> _SUPPLIED DATA_:
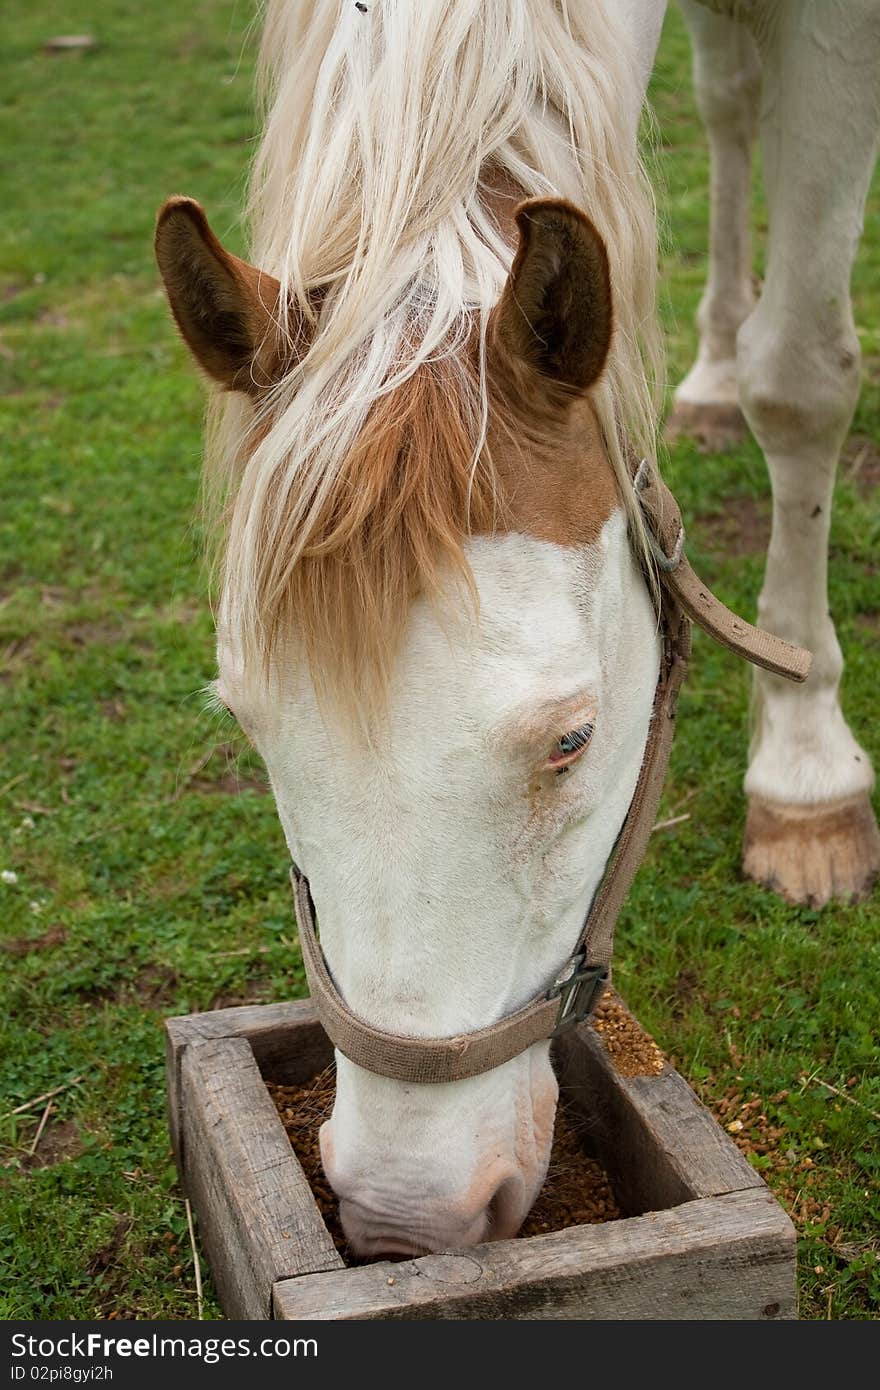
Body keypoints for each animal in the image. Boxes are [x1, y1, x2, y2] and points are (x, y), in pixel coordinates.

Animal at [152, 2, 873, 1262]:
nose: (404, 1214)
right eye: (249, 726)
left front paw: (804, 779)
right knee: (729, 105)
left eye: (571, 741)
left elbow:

==

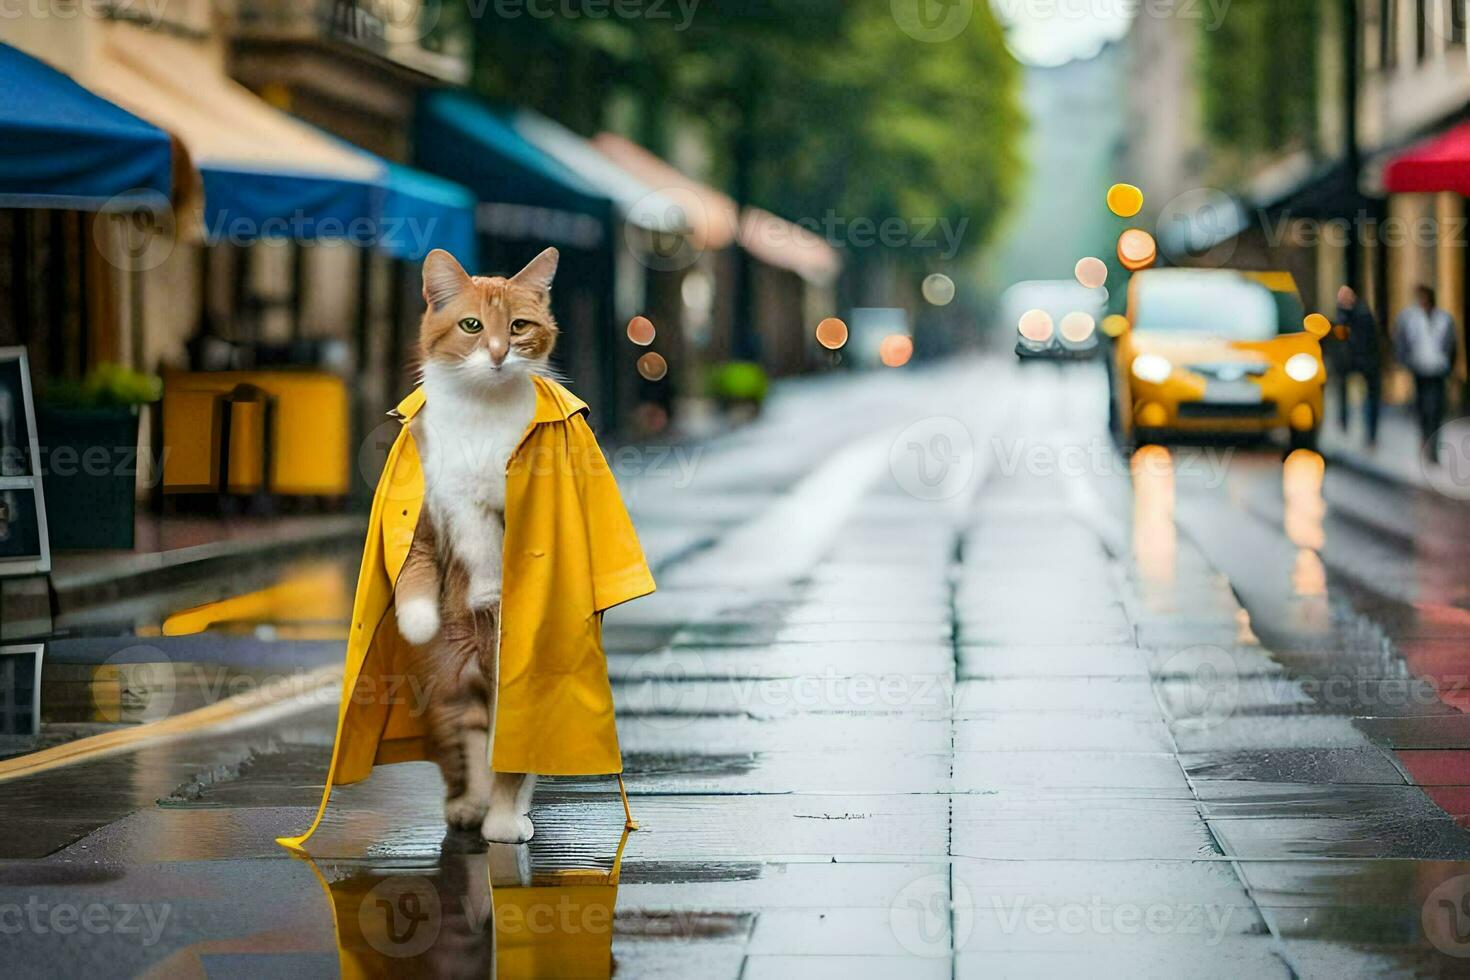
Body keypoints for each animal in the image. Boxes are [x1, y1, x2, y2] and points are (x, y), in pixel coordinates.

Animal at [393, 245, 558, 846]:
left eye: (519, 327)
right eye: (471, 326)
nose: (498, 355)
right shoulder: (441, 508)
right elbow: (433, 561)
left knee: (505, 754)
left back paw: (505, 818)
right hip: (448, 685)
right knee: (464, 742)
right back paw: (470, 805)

--

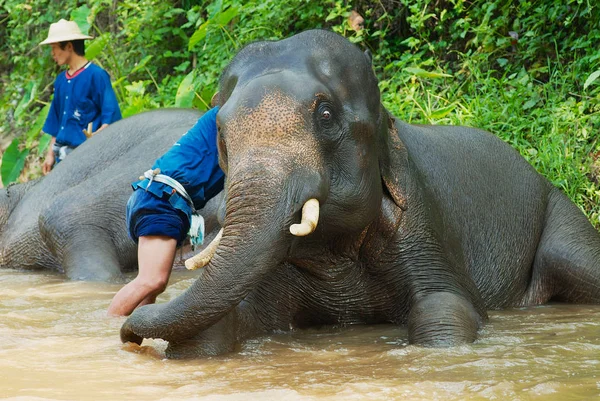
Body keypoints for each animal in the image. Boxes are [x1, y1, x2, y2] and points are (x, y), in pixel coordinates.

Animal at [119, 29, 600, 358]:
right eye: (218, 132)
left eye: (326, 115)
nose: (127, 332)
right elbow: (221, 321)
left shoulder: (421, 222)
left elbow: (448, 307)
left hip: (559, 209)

> _WORK TO COMPLETE_: Among the entries above, the line containing "nose: (127, 332)", the line containing "left hip: (559, 209)", and all lines between them are to be restated word for word; nothing else belongs in the reply.

> _RESPONSE BOX_:
nose: (127, 332)
right elbow: (221, 321)
left shoulder: (421, 222)
left elbow: (448, 307)
left hip: (559, 209)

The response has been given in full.